The tester must be powered by a 12V AC external power supply (Wall-wart) with a 2.1mm jack. The red stripe of the ribbon cable (indicating the -12V pins) must be oriented like on this picture:

Because the tester uses half-wave rectification, and input capacitors and heatsinks of moderate size, it is not recommended to draw more than 200mA from the supply rails.

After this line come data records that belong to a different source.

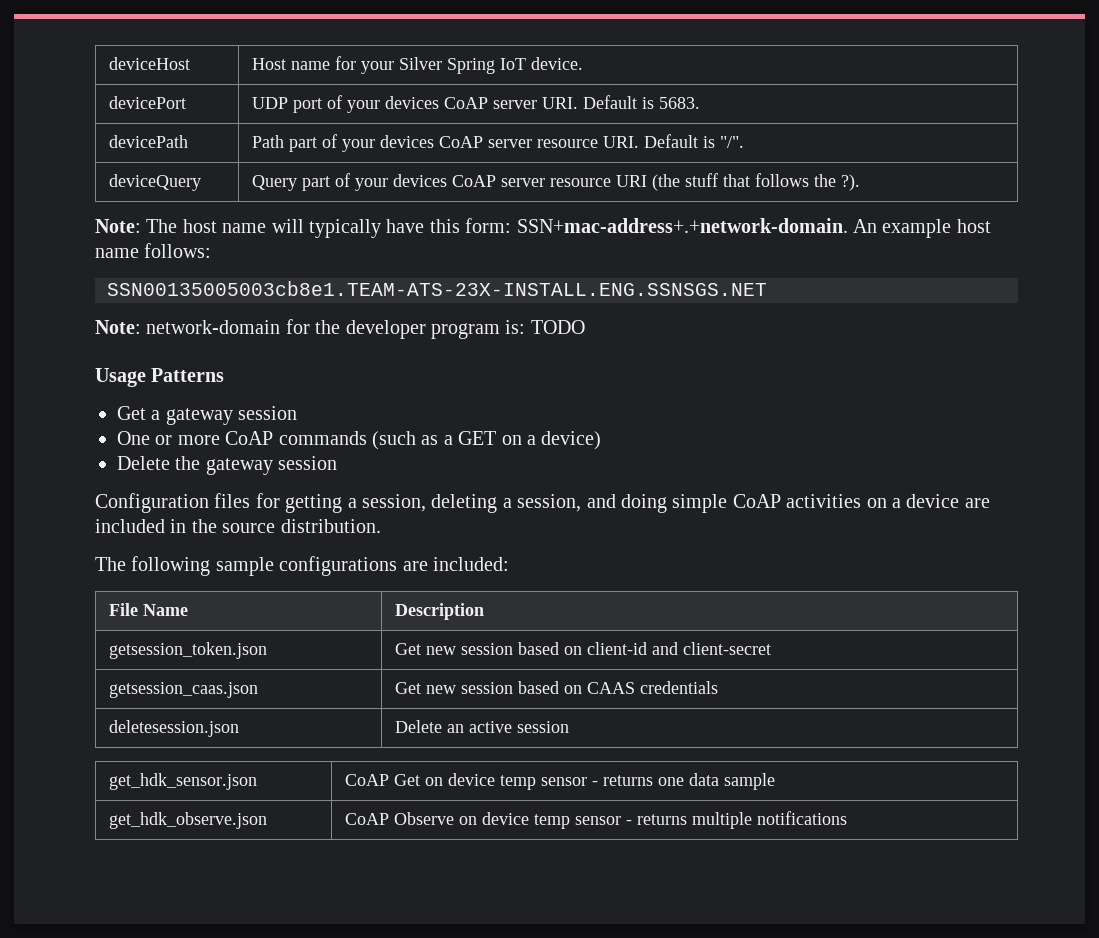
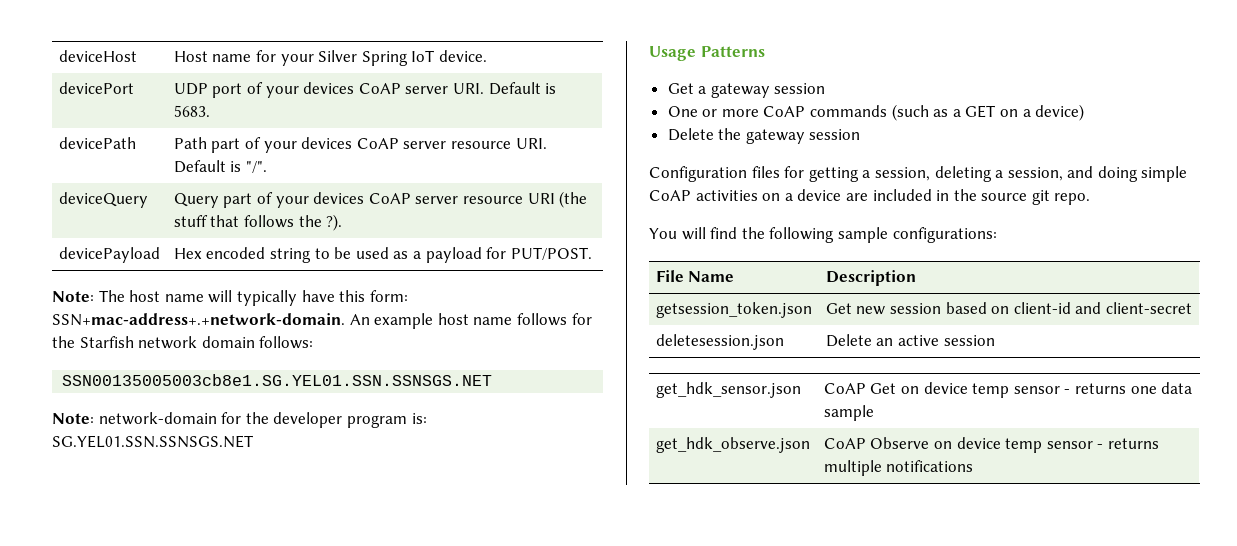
(860, 182) none -> [58,247,160,263] [173,247,592,263] // devicePayload | Hex encoded string to be used as a payload for PUT/POST.
(139, 253) none -> [516,313,592,326] [52,336,255,349] follows for the Starfish network domain
[107,281,767,296] SSN00135005003cb8e1.TEAM-ATS-23X-INSTALL.ENG.SSNSGS.NET -> [62,374,493,386] SSN00135005003cb8e1.SG.YEL01.SSN.SSNSGS.NET
[530,320,585,334] TODO -> [52,435,253,448] SG.YEL01.SSN.SSNSGS.NET
[280,519,381,533] [95,556,509,576] distribution. // The following sample configurations are included: -> [1031,190,1091,205] [649,227,997,243] git repo. // You will find the following sample configurations:
[108,682,258,698] [394,681,718,694] // getsession_caas.json | Get new session based on CAAS credentials -> (1192, 308) none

The tester provides 4 channels of signal generation: clock, gate, CV (LFO or stepped notes), and audio. The tester provides 2 channels of signal analysis: audio signal frequency measurement (with display in Hz, Note units, or intervals), and gate/clock timing measurement.

Modifying settings

Each of the 4 signal generation and 2 signal analysis functions is materialized by an output or input jack, a LED, and a button. To modify the settings of a generator/analyzer, press the button under its I/O jack. The LED indicates which generator/analyzer is being configured. The display shows a list of parameters. Turn the encoder to scroll through the list. Click the encoder to modify an option. Notice that the '>' arrow is now displayed in front of the value. Turn the encoder to modify the value. Click the encoder to confirm. For example, to modify the frequency of the audio signal generator to A3, press the AUDIO OUT button. The display shows:

>shape      sine
 freq.        C5

Turn the encoder to select "freq.":

 shape      sine
>freq.        C5

Click the encoder to modify the value:

 shape      sine
 freq.      > C5
 shape      sine
 freq.      > A3

Click the encoder to confirm.

 shape      sine
>freq.        A3

Settings reference

Clock signal generator

  • Tempo is the tempo of the clock, in beats per minute.
  • Resolution is the number of clock ticks per beat. For example, a tempo of 120 beats per minute with 8 ticks per beat corresponds to a clock frequency of 960 ticks per minute (16 Hz).
  • Pulse is the duration or duty cycle of a clock pulse.
  • MIDI allows the clock rate to be controlled by an external computer or sequencer.

Gate signal generator

  • Period is the period of the signal.
  • Pulse is the duration or duty cycle of a gate pulse.
  • MIDI allows the gate signal to be generated from an external keyboard. In gate mode, the signal is high whenever a key is pressed on the keyboard. In trigger mode, a pulse is emitted every time a key is pressed - irrespectively of the duration of the note.

Control Voltage generator

  • Mode controls the output waveform: triangle, square, ramp up, ramp down, sine, 1 octave arpeggio (alternates between 1V and 2V), 2 octave arpeggio (alternates between 1V and 3V), chromatic scale (goes from 1V to 2V by 1/12V increments).
  • Period controls the period of the generated signal or sequence.
  • Range controls the amplitude and polarity of the signal: bipolar signals with a 2V, 4V or 10V amplitude; unipolar signals with a 1V, 2V or 5V amplitude. This setting is ignored when one of the arpeggio/scale modes are selected.
  • MIDI allows the voltage produced by this generator to be controlled by a MIDI message from an external keyboard.

Audio generator

  • Shape selects one of 4 waveforms: saw, square, triangle, sine wave.
  • Frequency selects the signal frequency. A few fixed frequencies are available, the remaining values are musical notes.
  • Envel. allows an external signal to "shape" the tone produced by this generator. In gate mode, the signal is on whenever the signal at the Gate In input is high. In trigger mode, the signal has a decreasing envelope, which is retriggered on raising edges of the Gate In signal.
  • MIDI allows the audio generator to be played from a keyboard.

Audio input

The encoder selects between 3 units:

  • Frequency (Hz)
  • Note and detuning (MIDI standard + cents)
  • Interval. In this mode, the musical interval between the current stable note and the previously played note is measured. This interval is expressed in cents. 1 octave = 1200 cents.

Gate input

The first line displays either the period, frequency, and tempo of the incoming signal. The second line displays either the duty cycle, or the duration of the positive edge of the signal. Note that the Gate Input LED blinks with the input signal.